--- TASK GOAL ---
Write out the records again exactly and exclude the pictures.

• • • • •

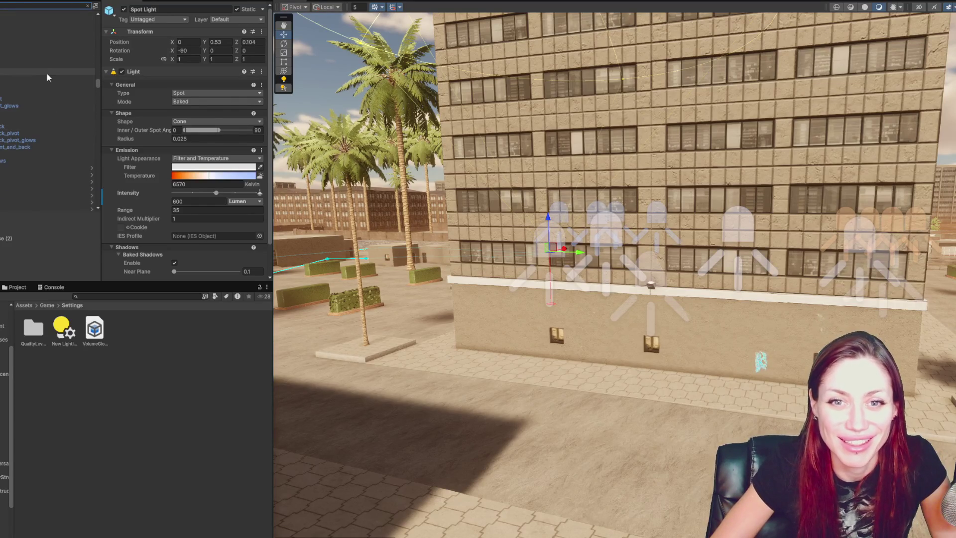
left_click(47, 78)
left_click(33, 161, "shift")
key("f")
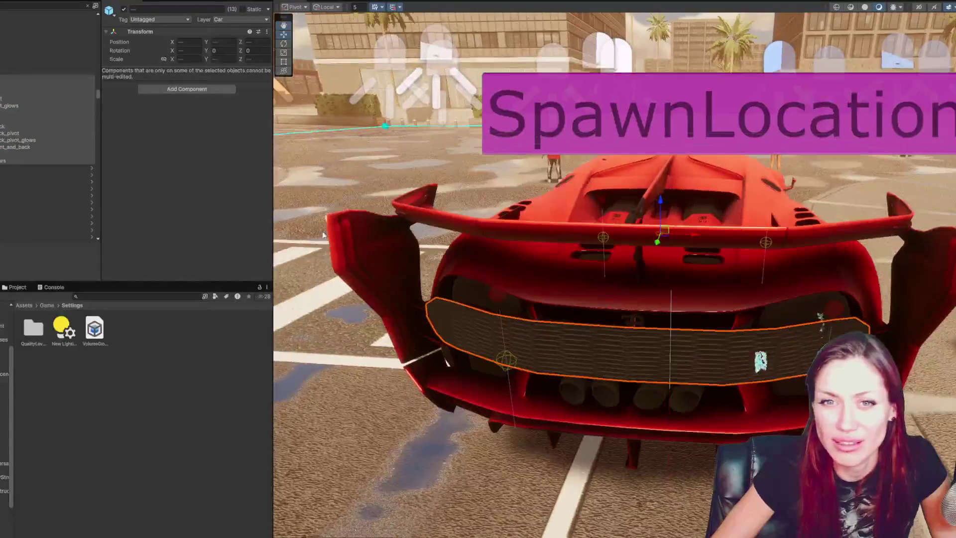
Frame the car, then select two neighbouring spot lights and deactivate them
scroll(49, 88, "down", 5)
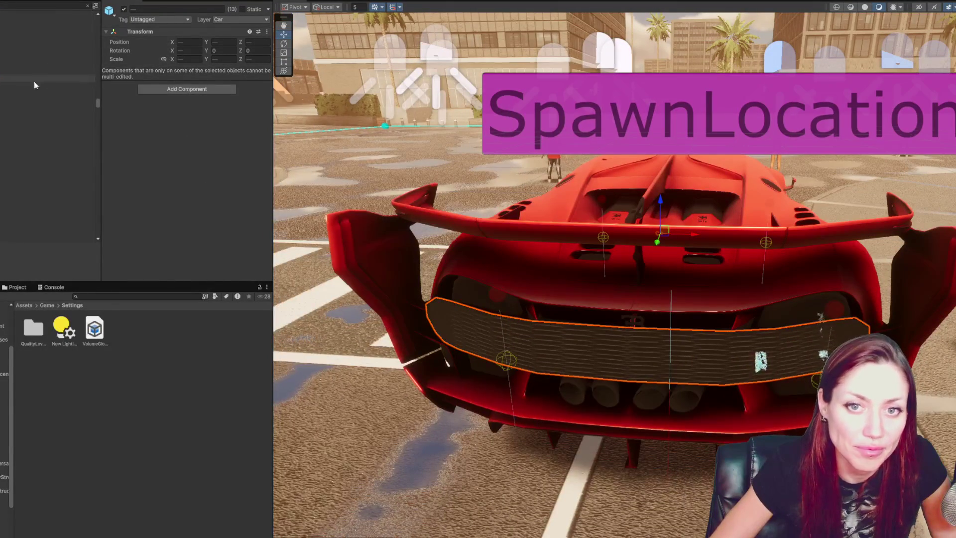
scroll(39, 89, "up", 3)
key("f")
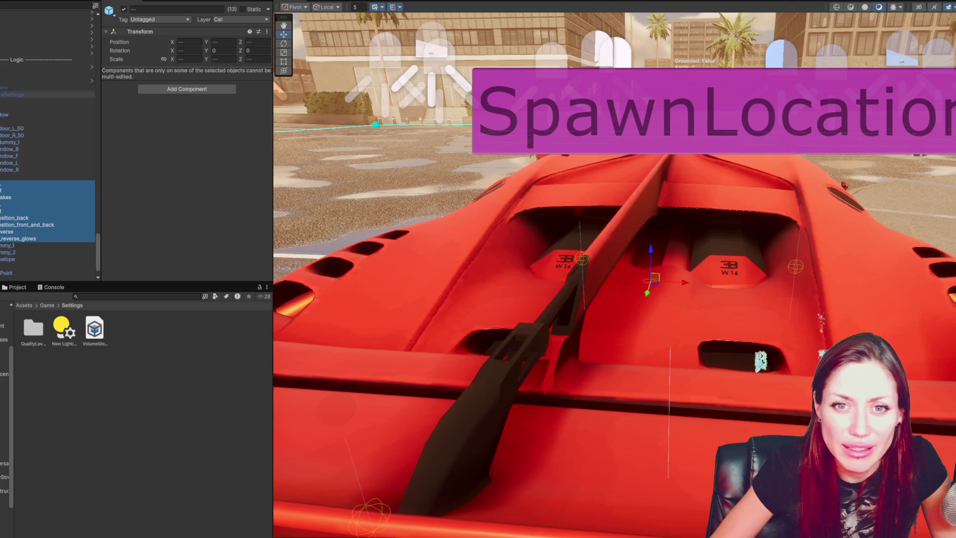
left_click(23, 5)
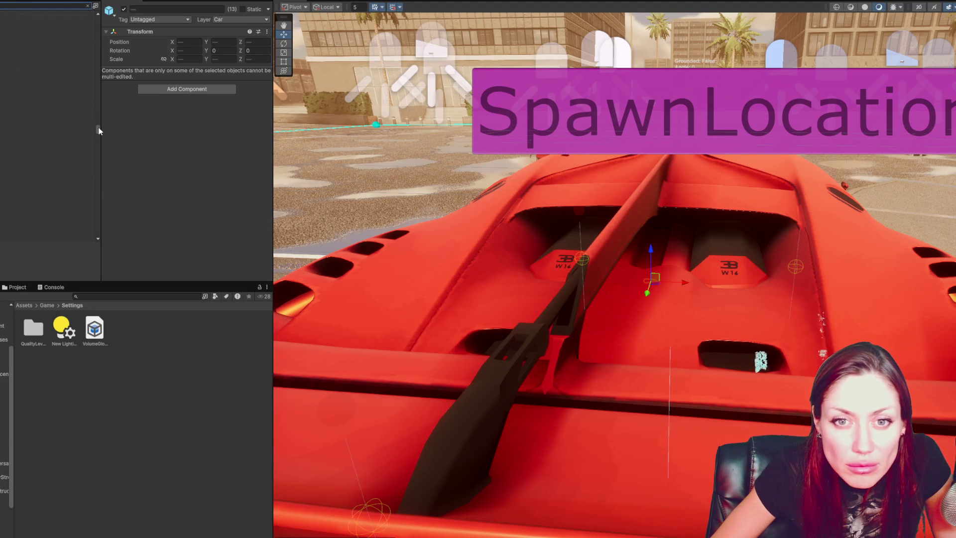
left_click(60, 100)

• • • • •

--- ANSWER TO THIS PROBLEM ---
left_click(47, 78)
left_click(33, 161, "shift")
key("f")
Frame the car, then select two neighbouring spot lights and deactivate them
scroll(49, 88, "down", 5)
scroll(39, 89, "up", 3)
key("f")
left_click(23, 5)
left_click(60, 100)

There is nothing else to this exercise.